The Physics Department and Center for Teaching and Learning are pleased to announce that Dr. Eric Mazur, Ph.D. will present two lectures on Friday, October 16th in the Tyler Tallman Recital Hall in the Sloan Music Center. The first, Confessions of a Converted Lecturer, will begin at 6 p.m. The second, Flat Space, Deep Learning, will begin at 7:30 p.m. Refreshments and a meet and greet session will occur between the two lectures.
Mazur is the Balkanski Professor of Physics and Applied Physics and Area Dean of Applied Physics at Harvard University. An internationally recognized scientist and researcher, he leads a vigorous research program in optical physics. Mazur has founded several companies and plays an active role in the industry.
"I thought I was a good teacher until I discovered my students were just memorizing information rather than learning to understand the material," said Mazur. "Who was to blame? The students? The material? I will explain how I came to the agonizing conclusion that the culprit was neither of these. It was my teaching that caused students to fail! I will show how I have adjusted my approach to teaching and how it has improved my students' performance significantly."

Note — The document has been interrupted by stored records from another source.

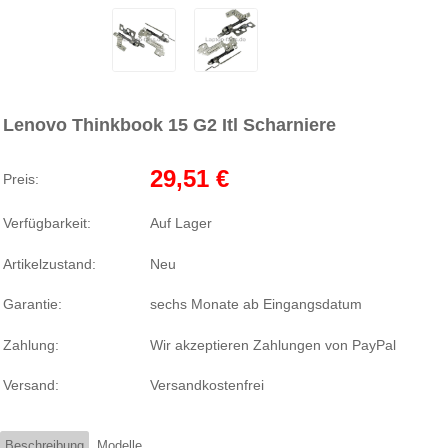
Lenovo Thinkbook 15 G2 Itl Scharniere
29,51 €
Preis:
Verfügbarkeit:
Auf Lager
Artikelzustand:
Neu
Garantie:
sechs Monate ab Eingangsdatum
Zahlung:
Wir akzeptieren Zahlungen von PayPal
Versand:
Versandkostenfrei
Beschreibung
Modelle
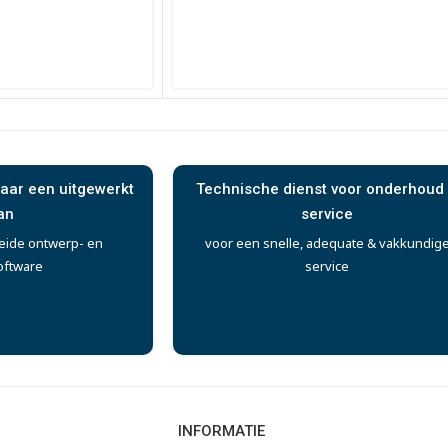
aar een uitgewerkt
Technische dienst voor onderhoud
an
service
eide ontwerp- en
voor een snelle, adequate & vakkundig
oftware
service
INFORMATIE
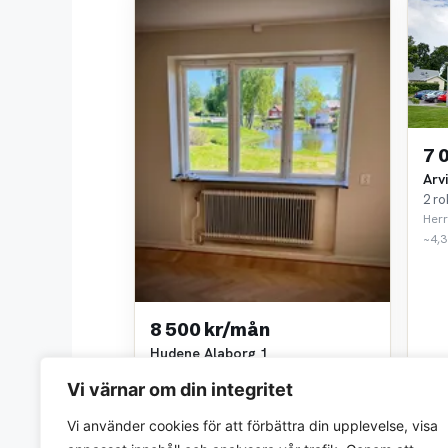
7 
Arv
2 ro
Herr
~4,3
8 500 kr/mån
Hudene Alaborg 1
3 rok • 64 m²
Vi värnar om din integritet
Trollängen Bostad
~0,4 km bort
Vi använder cookies för att förbättra din upplevelse, visa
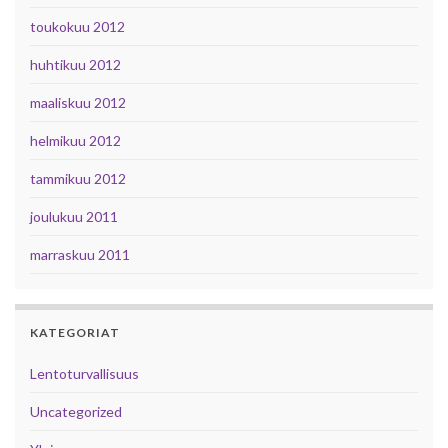
toukokuu 2012
huhtikuu 2012
maaliskuu 2012
helmikuu 2012
tammikuu 2012
joulukuu 2011
marraskuu 2011
KATEGORIAT
Lentoturvallisuus
Uncategorized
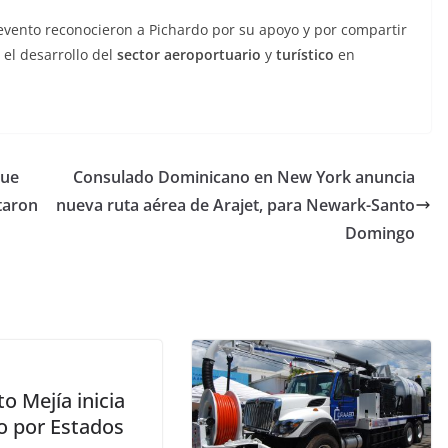
 evento reconocieron a Pichardo por su apoyo y por compartir
 el desarrollo del
sector aeroportuario
y
turístico
en
que
Consulado Dominicano en New York anuncia
ltaron
nueva ruta aérea de Arajet, para Newark-Santo
Domingo
to Mejía inicia
lo por Estados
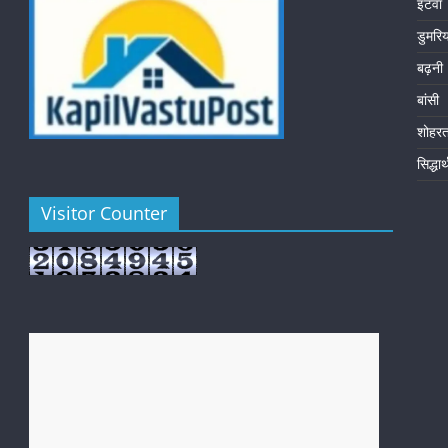
इटवा
डुमरि
बढ़नी
बांसी
शोहर
सिद्धा
Visitor Counter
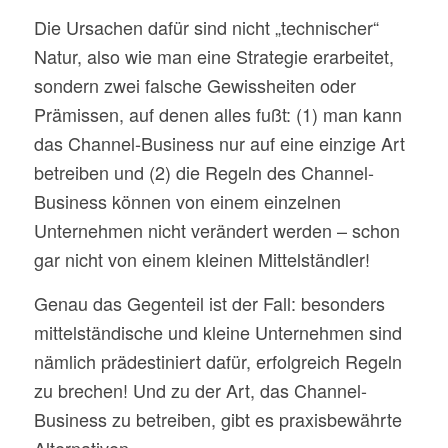
Die Ursachen dafür sind nicht „technischer“
Natur, also wie man eine Strategie erarbeitet,
sondern zwei falsche Gewissheiten oder
Prämissen, auf denen alles fußt: (1) man kann
das Channel-Business nur auf eine einzige Art
betreiben und (2) die Regeln des Channel-
Business können von einem einzelnen
Unternehmen nicht verändert werden – schon
gar nicht von einem kleinen Mittelständler!
Genau das Gegenteil ist der Fall: besonders
mittelständische und kleine Unternehmen sind
nämlich prädestiniert dafür, erfolgreich Regeln
zu brechen! Und zu der Art, das Channel-
Business zu betreiben, gibt es praxisbewährte
Alternativen.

The teaching of physics to engineering students has remained stagnant for close to a century. In this novel team-based, project-based approach, we break the mold by giving students ownership of their learning. This new course has no standard lectures or exams, yet students' conceptual gains are significantly greater than those obtained in traditional courses. The course blends six best practices to deliver a learning experience that helps students develop important skills, including communication, estimation, problem solving, and team skills, in addition to a solid conceptual understanding of physics. This showcase will discuss the course philosophy and pedagogical approach and participants will take part in a new form of collaborative assessment. While the course we are piloting is an engineering physics course, the methods described in this talk are applicable to STEM and other fields.